A friend advised me to read Shrila Shridhara Maharaja’s books and write to Shripada Narasingha Maharaja. This turned out to be very good advice as it broadened my perspectives of Krishna consciousness beyond institutional boarders and institutional conceptions. In Shrila Shridhara Maharaja, I found an incredible Vaishnava philosopher and a wealth of expanded thoughts on all the topics that I had heard from Shrila Prabhupada, except that he took them one step further and I felt totally fulfilled in my spiritual quest. I relished his writings instantly and began to share those with others.
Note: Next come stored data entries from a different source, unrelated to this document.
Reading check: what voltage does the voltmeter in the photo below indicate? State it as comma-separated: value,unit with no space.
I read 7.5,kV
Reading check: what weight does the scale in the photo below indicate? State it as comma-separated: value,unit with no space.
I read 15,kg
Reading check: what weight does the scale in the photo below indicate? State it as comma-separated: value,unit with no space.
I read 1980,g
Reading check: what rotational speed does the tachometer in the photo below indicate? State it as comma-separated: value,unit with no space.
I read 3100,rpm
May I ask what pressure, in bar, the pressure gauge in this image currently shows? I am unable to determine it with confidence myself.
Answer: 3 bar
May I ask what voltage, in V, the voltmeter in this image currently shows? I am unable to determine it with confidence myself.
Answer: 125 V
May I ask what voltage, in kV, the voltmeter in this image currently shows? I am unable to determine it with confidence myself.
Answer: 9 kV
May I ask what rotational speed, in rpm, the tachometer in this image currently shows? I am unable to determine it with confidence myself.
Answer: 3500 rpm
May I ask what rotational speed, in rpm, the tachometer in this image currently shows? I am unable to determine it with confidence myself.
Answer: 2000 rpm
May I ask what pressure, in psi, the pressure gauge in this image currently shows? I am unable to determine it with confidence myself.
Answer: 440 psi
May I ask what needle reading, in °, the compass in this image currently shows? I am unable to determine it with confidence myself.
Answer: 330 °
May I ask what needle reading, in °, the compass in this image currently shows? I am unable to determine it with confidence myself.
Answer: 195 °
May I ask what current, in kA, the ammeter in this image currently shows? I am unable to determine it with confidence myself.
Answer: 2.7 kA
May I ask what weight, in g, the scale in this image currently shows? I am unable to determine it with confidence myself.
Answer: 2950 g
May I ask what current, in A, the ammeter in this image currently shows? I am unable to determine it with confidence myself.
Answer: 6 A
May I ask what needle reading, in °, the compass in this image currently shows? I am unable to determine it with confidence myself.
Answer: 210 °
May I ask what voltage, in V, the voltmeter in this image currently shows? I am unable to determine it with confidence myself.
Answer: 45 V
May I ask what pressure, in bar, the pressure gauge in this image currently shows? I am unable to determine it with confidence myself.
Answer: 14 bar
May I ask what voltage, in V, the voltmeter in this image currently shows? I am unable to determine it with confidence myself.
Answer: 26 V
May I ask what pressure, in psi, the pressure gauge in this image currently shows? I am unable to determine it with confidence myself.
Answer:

In Shripada Narasingha Maharaja, I found a very knowledgeable Vaishnava and follower of both Shrila Prabhupada and Shrila Shridhara Maharaja, who gave me and my family great support. We met for the first time in North Carolina and since then we have been attempting to help him and his disciples with his mission. Of course, right away, Narasingha Maharaja also became my mentor for creating new pieces of devotional art. Here are my latest paintings done under his guidance:
Krishna and the Cowherd Boys Taking Lunch
In Krishna and the Cowherd Boys Taking Lunch, Shri Krishna is seated in the forest with His friends taking their midday meal. This painting is quite large – 64 inches by 50 inches and now adorns the wall in the Prasadam Hall at Shri Narasingha Chaitanya Ashram in South India.
My two most recent paintings have been those of Krishna and Arjuna at Kurukshetra. These were painted for Shripada Narasingha Maharaja's recent edition of Bhagavad-gita — due to be released during Karttika, 2011.
Gita Upadesh [oval]
Kurukshetra [Krishna and Arjuna on the Battlefield]
My life has been most fortunate and I consider myself blessed to have met Shrila Prabhupada and to have been engaged by him in painting devotional subjects for his books. I am also happy to have met Shripada Narasingha Maharaja and thank him for continuing to engage me in such service and inspiring me to create devotional artwork for his mission. Devotional art has been my main service to guru and Krishna for most of my life and i am delighted to continue that for their pleasure as every new day dawns.